Может, я опасаюсь репрессий, сталинщины, как её во многих учебниках рисуют? Этот порядок хаяли все кому не лень, особенно при развале Советского Союза.
Но кому, как не мне, человеку, знакомому с некоторыми секретными документами, знать, что тот хай, что был поднят в самом конце восьмидесятых и начале девяностых годов, — это не что иное, как оправдание прихода новых элит. Если в стране всё плохо, и, хоть и объявили демократию и гласность, а кормить детей нечем, значит, это нужно противопоставлять тому, что было.
Было — всё плохо, людей убивали миллионами. Стало — всё хорошо, миллионами людей не убивают… Они просто сами умирают. Нет, конечно, тридцать седьмой год — не вымысел. Так и американский маккартизм — тоже факт из истории. Мы в этом грехе не одиноки.
Нет, без контакта с властью я не только не разберусь в том, что происходит, но и буду считать себя просто мелким никчемным человеком. Я чувствую, я знаю, что могу помочь своей стране в лихую годину. Значит, должен это сделать. А как уже Родина-мать меня встретит — это вторично. Волков бояться — в лесу не сношаться!
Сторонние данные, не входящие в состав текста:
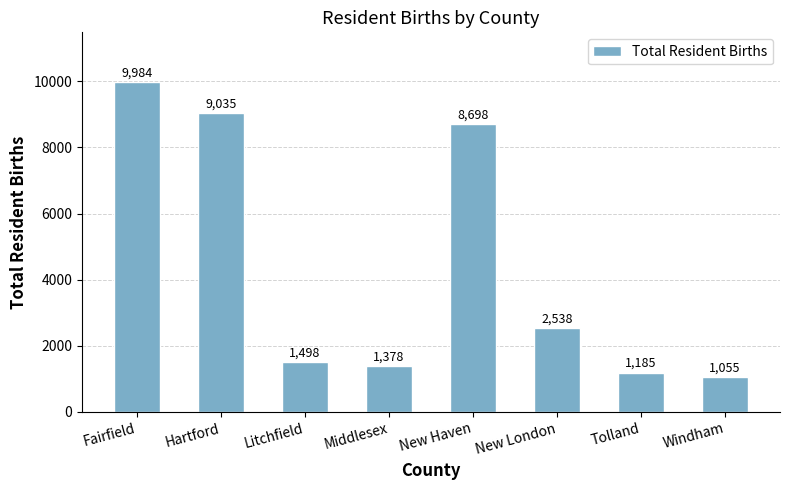

What is the greatest value displayed?

9984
Делал я вполне профессиональный анализ ситуации, а итогом стала такая пошлая поговорка.
— Здравия желаю, товарищ майор госбезопасности! — произнёс я решительно и уже без колебаний, входя в комнату, где майор с любопытством рассматривал дорогой фарфоровый сервиз.
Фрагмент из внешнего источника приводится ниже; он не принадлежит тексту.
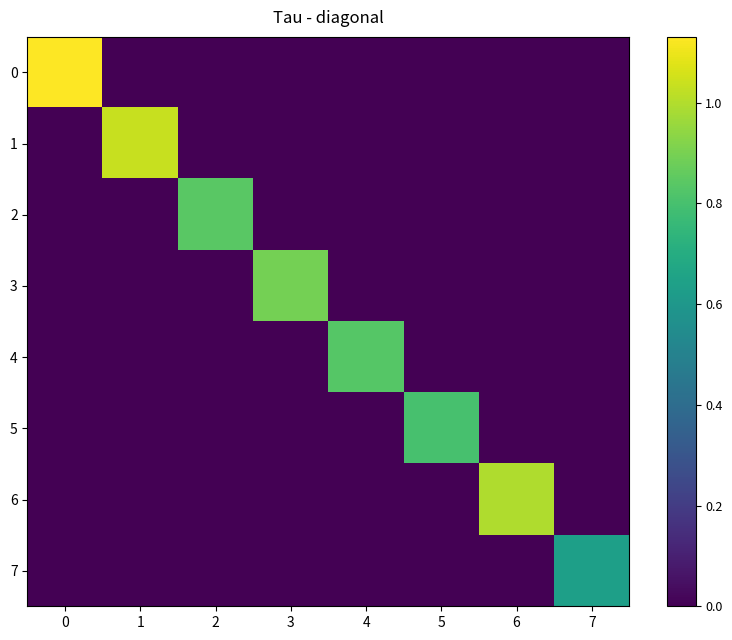

At 7, list the series in order from largest to smallest.

7, 0, 1, 2, 3, 4, 5, 6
Мы смотрели друг на друга. Я хотел увидеть, скорее, даже почувствовать, чего именно мне ожидать от этого человека. Он, наверное, делал то же самое.
— Я присяду? — поинтересовался я и, не дожидаясь разрешения, отодвинул один из светло-серых стульев, стоявших у круглого стола.
— Вы даже не представитесь, красноармеец? — удивленно спросил меня майор госбезопасности. — И не забывайте о субординации!
Последнее упоминание несколько отрезвило, я не стал усугублять и усаживаться. Да, я в форме рядового красноармейца, а передо мной — полновесный майор госбезопасности. Но и я внутренне не чувствовал себя подчиненным, а то, что решил присесть… Так я чувствовал некоторое опустошение, будто из меня ушла часть жизненных сил. Впрочем, постоять некоторое время я всё же в состоянии.